Obama, Ryan Air e la blogosfera semplicistica e lunatica
Martedì, 17 Marzo 2009Recentemente Barack Obama, interpellato a proposito di alcune critiche al piano per l’economia provenienti dalla blogosfera, ha affermato di leggere raramente i blog e di trovarli fuorvianti e semplicistici scatenando un’ondata di malumore e delusione in buona parte della Rete mondiale. Lo stesso è avvenuto il mese scorso quando Ryan Air aveva dato ai blogger degli idioti e dei lunatici.
Non è mia intenzione entrare nel merito, quanto piuttosto cogliere questa duplice occasione per riflettere sui blogger e sulla blogosfera, sul loro valore reale e sul loro impatto per il marketing.

Un blog è uno strumento di comunicazione che, per la sua generale semplicità d’uso, consente a chiunque di pubblicare informazioni e opinioni. Il termine blogger viene generalmente utilizzato per indicare chiunque possegga almeno un blog, e la blogosfera sarebbe l’insieme di tutti i blog presenti in Rete. Questi termini -blogger e blogosfera – denotano anche un certo sentimento di appartenenza a una categoria e alcune forme di unione, interconnessione ed empatia tra le diverse persone che gestiscono un blog, quasi il solo utilizzo dello strumento rendesse più simile chi lo utilizza.
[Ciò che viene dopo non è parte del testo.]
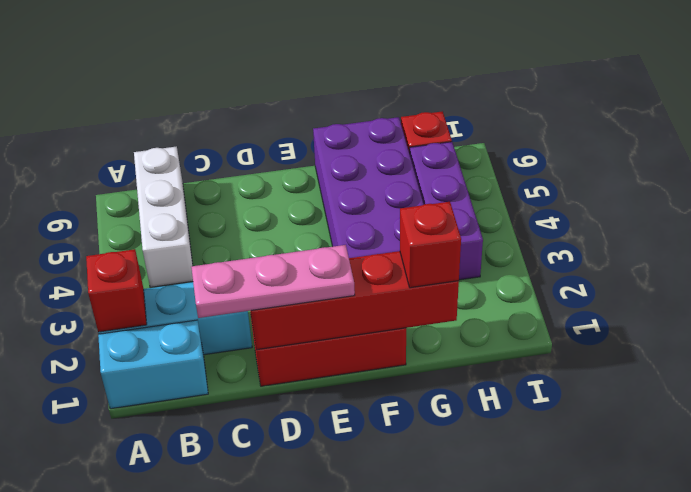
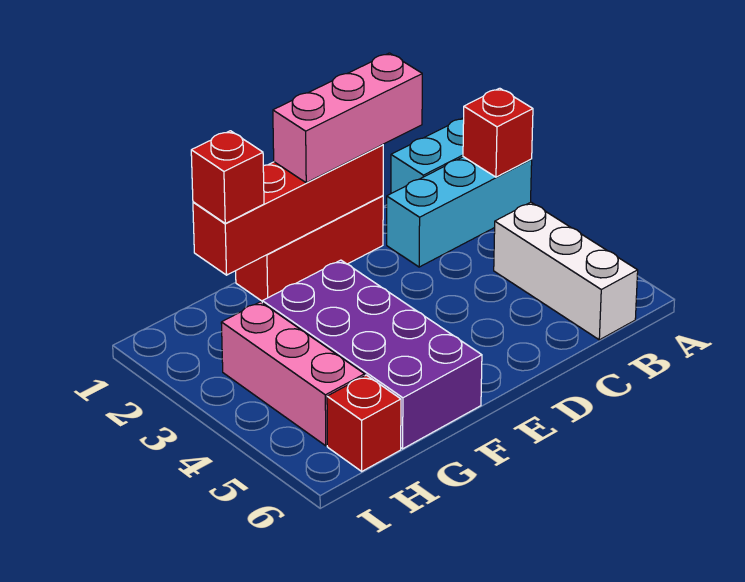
pink 1x3 plate [191,245,355,318] -> pink 1x3 brick [273,53,422,183]
purple 1x3 brick [410,142,483,280] -> pink 1x3 brick [221,302,365,446]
Il fatto che la blogosfera in quanto tale sia criticabile, o che lo siano i blogger, e il fatto che gli stessi possano prendere sul serio tali critiche e rispondere in modo per certi versi unito e unico, evidenzia quanto sia forte il sentimento di appartenenza al mondo dei blog e ai valori che spesso questo mondo propone.
In realtà però la blogosfera è composta da persone molto diverse tra loro, e il fatto di criticare tutte queste in maniera indistinta non ha molto valore. Considerare tutti i blogger lunatici o poco attendibili corrisponde insomma a una generalizzazione semplicistica e fuorviante, ma lo stesso si può dire di quei blogger che con forse troppo vigore difendono la blogosfera dalle critiche.
In definitiva i blogger sono persone: alcune molto informate mentre altre molto annoiate. Se è auspicabile che le aziende e i politici aprano il dialogo con la blogosfera, non è possibile però immaginare che diano credito a qualsiasi cosa venga scritta nei blog. Il monitoraggio, l’ascolto e la partecipazione alle conversazioni online sono fondamentali per un successo duraturo, ma questo non significa considerare tutti dei validi interlocutori.